The only topic Stein never broached with her wife was gender dysphoria (when a person’s assigned gender conflicts with gender identity). It would have been completely beyond her wife’s realm of understanding, she said. Her own was pretty limited; it began with a Wikipedia entry she found while surreptitiously exploring the Internet on a friend’s tablet.

When Stein expressed her desire to break away from strict religious observance, her in-laws intervened to end the marriage. She hasn’t spoken to her ex, who has since remarried, since the day she left. Also, Stein’s father insisted that the family sever all contact with Stein.

Her payot (sidelocks) and beard shaven, black robes shed, and Yiddish accent gradually fading, Stein earned her high school diploma and is currently studying at Columbia University’s School of General Studies. She shares an apartment and loves cooking. A descendant of the Baal Shem Tov, founder of chasidism, Stein has become a member of Romemu, the Jewish Renewal congregation on Manhattan’s Upper West Side.

While studying gender studies and political science, Stein has also pursued her mission as an educator. She writes a blog, is working on a memoir, and has spoken extensively and been interviewed by print media and television from across the United States, Israel, Bulgaria, France, and Russia. Last year, she was selected by The New York Jewish Week, NJJN’s parent company, as one of their “36 Under 36” Jewish leaders. Not surprisingly, she also has a website,; a social media following; and her own Wikipedia page.

That ease in the public eye seems strange for someone so new to it and who is speaking a new language, although her English is fluent. Stein says it comes from growing up with grandfathers and a father who were public speakers. “Being in front of a camera was hard in the beginning, but now I don’t even think about it,” she said.

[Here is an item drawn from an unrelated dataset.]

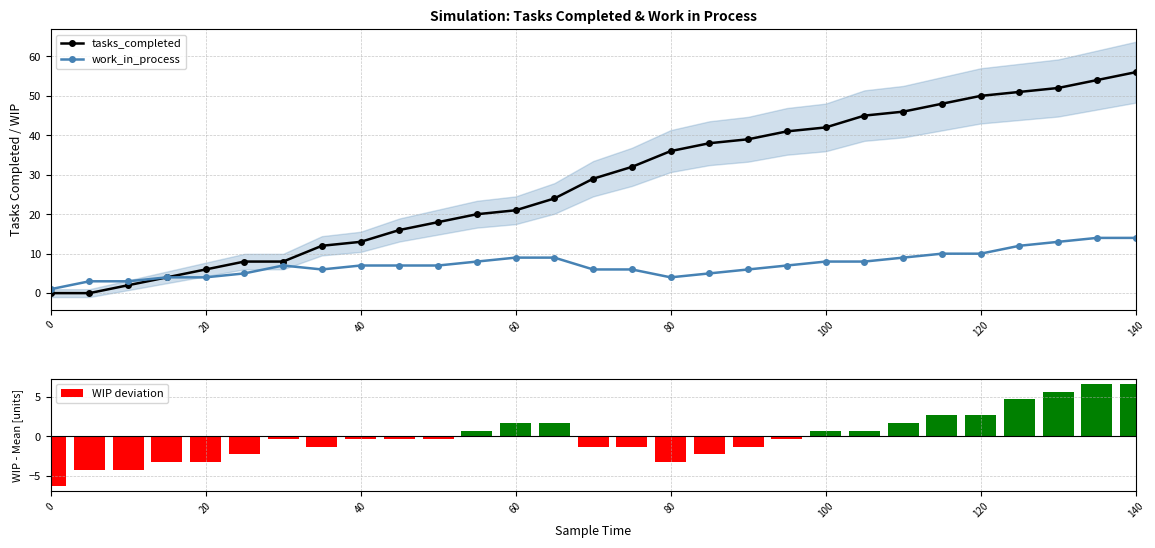

Does the chart contain any negative values?

Yes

Her focus is on her mission. 

“Most American Jews are very open. They’re the most progressive and welcoming people I’ve ever met,” she said. She would like them to go further, to put aside preconceptions and assumptions — about the chasidic community, many of whose traditions she still treasures, and those like her who don’t fit the binary idea of “normality.” 

“Everyone has their own story and their own pain,” she said.